Beyond seizures, EEG abnormalities commonly appear in children with autism spectrum disorder and ADHD. Children with developmental delays frequently show epileptic-type discharges on EEG even when they’ve never had a visible seizure. Finding these patterns changes the clinical picture because it signals an elevated risk of developing epilepsy and can influence treatment decisions.
Other Conditions EEG Helps Evaluate
EEG is also used to assess brain tumors (which can disrupt normal electrical patterns in a specific region), traumatic brain injuries, stroke, and neurodegenerative diseases like Alzheimer’s. In encephalitis, a brain infection, the EEG may show periodic discharges or rhythmic slow waves concentrated over the temporal lobes, which can help distinguish it from other causes of confusion or altered consciousness.
What Happens During the Test
A routine EEG takes about 20 to 30 minutes. A technician places small electrodes on your scalp using a paste or adhesive, then records your brain’s electrical activity while you sit or lie still. You may be asked to breathe deeply for several minutes or look at a flashing light, both of which can provoke abnormal patterns in people with certain types of epilepsy.

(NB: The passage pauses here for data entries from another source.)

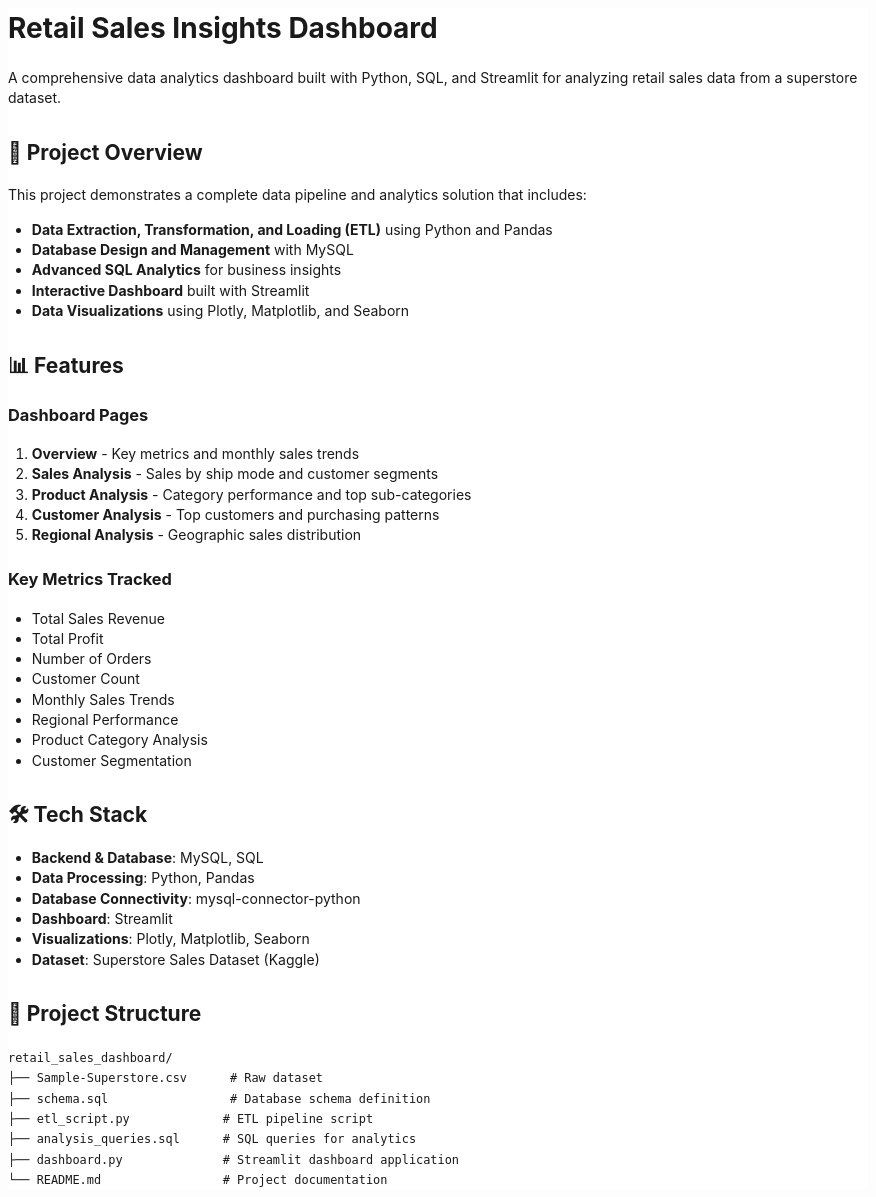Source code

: # Retail Sales Insights Dashboard

A comprehensive data analytics dashboard built with Python, SQL, and Streamlit for analyzing retail sales data from a superstore dataset.

## 🚀 Project Overview

This project demonstrates a complete data pipeline and analytics solution that includes:
- **Data Extraction, Transformation, and Loading (ETL)** using Python and Pandas
- **Database Design and Management** with MySQL
- **Advanced SQL Analytics** for business insights
- **Interactive Dashboard** built with Streamlit
- **Data Visualizations** using Plotly, Matplotlib, and Seaborn

## 📊 Features

### Dashboard Pages
1. **Overview** - Key metrics and monthly sales trends
2. **Sales Analysis** - Sales by ship mode and customer segments
3. **Product Analysis** - Category performance and top sub-categories
4. **Customer Analysis** - Top customers and purchasing patterns
5. **Regional Analysis** - Geographic sales distribution

### Key Metrics Tracked
- Total Sales Revenue
- Total Profit
- Number of Orders
- Customer Count
- Monthly Sales Trends
- Regional Performance
- Product Category Analysis
- Customer Segmentation

## 🛠️ Tech Stack

- **Backend & Database**: MySQL, SQL
- **Data Processing**: Python, Pandas
- **Database Connectivity**: mysql-connector-python
- **Dashboard**: Streamlit
- **Visualizations**: Plotly, Matplotlib, Seaborn
- **Dataset**: Superstore Sales Dataset (Kaggle)

## 📁 Project Structure

```
retail_sales_dashboard/
├── Sample-Superstore.csv      # Raw dataset
├── schema.sql                 # Database schema definition
├── etl_script.py             # ETL pipeline script
├── analysis_queries.sql      # SQL queries for analytics
├── dashboard.py              # Streamlit dashboard application
└── README.md                 # Project documentation
```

For a sleep-deprived EEG, you’ll be asked to stay up until midnight or later the night before so you’re drowsy enough to fall asleep during the recording. Drowsiness and sleep increase the likelihood of capturing abnormal activity. You’ll need to avoid caffeine, including coffee, tea, cola, and chocolate, before the test. Your hair should be clean and free of conditioners, gels, or hairsprays, since these interfere with electrode contact.

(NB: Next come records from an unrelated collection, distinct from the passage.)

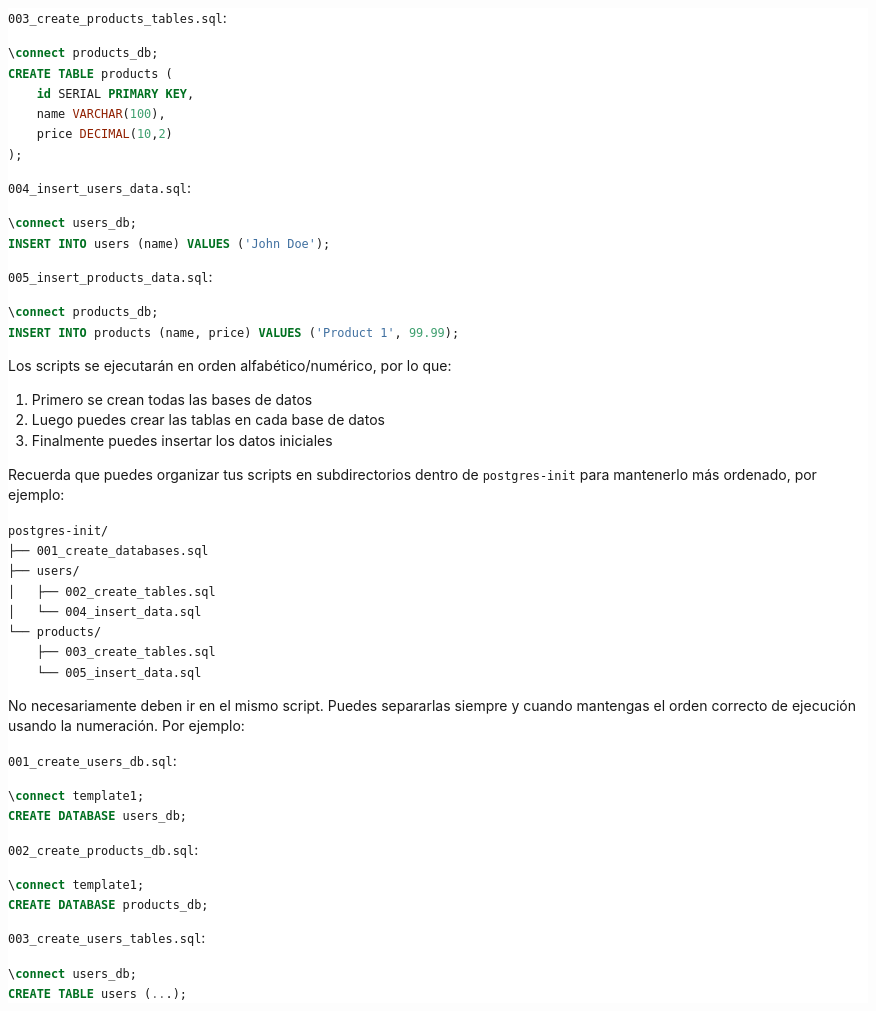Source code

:`003_create_products_tables.sql`:
```sql
\connect products_db;
CREATE TABLE products (
    id SERIAL PRIMARY KEY,
    name VARCHAR(100),
    price DECIMAL(10,2)
);
```

`004_insert_users_data.sql`:
```sql
\connect users_db;
INSERT INTO users (name) VALUES ('John Doe');
```

`005_insert_products_data.sql`:
```sql
\connect products_db;
INSERT INTO products (name, price) VALUES ('Product 1', 99.99);
```

Los scripts se ejecutarán en orden alfabético/numérico, por lo que:
1. Primero se crean todas las bases de datos
2. Luego puedes crear las tablas en cada base de datos
3. Finalmente puedes insertar los datos iniciales

Recuerda que puedes organizar tus scripts en subdirectorios dentro de `postgres-init` para mantenerlo más ordenado, por ejemplo:
```
postgres-init/
├── 001_create_databases.sql
├── users/
│   ├── 002_create_tables.sql
│   └── 004_insert_data.sql
└── products/
    ├── 003_create_tables.sql
    └── 005_insert_data.sql
```
No necesariamente deben ir en el mismo script. Puedes separarlas siempre y cuando mantengas el orden correcto de ejecución usando la numeración. Por ejemplo:

`001_create_users_db.sql`:
```sql
\connect template1;
CREATE DATABASE users_db;
```

`002_create_products_db.sql`:
```sql
\connect template1;
CREATE DATABASE products_db;
```

`003_create_users_tables.sql`:
```sql
\connect users_db;
CREATE TABLE users (...);
```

Types of EEG and When Each Is Used
A routine EEG is the standard first step. It’s quick and inexpensive, but its short duration means it can miss intermittent abnormalities. When a routine test isn’t enough, doctors may order an ambulatory EEG, which you wear at home for one to several days. This captures your brain activity during your normal routine, in the environment where your episodes actually happen. The cost is much lower than an inpatient study, and wait times are shorter. The trade-off is that events may not be caught on the accompanying video camera, or you may forget to press the event button, making the recording harder to interpret.
For the most challenging diagnostic cases, an inpatient video-EEG monitoring stay in an epilepsy unit can last several days. Doctors can safely reduce seizure medications during this time to increase the chance of recording an actual event, something that isn’t safe to do at home. This level of monitoring is often the final step before epilepsy surgery planning, when doctors need to see exactly where seizures begin.
How Brain Waves Are Interpreted
Your brain produces electrical waves at different speeds, and each range tells doctors something different. Alpha waves (8 to 13 cycles per second) are the dominant rhythm in a relaxed, awake adult with eyes closed. They disappear when you open your eyes or concentrate on something. Beta waves (above 13 cycles per second) are smaller and faster, associated with active thinking and alertness. Theta waves (3.5 to 7.5 cycles per second) are normal during drowsiness and light sleep but can signal problems if they dominate during wakefulness. Delta waves (3 cycles per second or slower) are normal during deep sleep but abnormal in an awake adult. When delta waves appear on one side of the brain, they suggest a localized problem like a tumor or stroke. When they appear everywhere, they point to a more widespread issue like metabolic dysfunction or medication effects.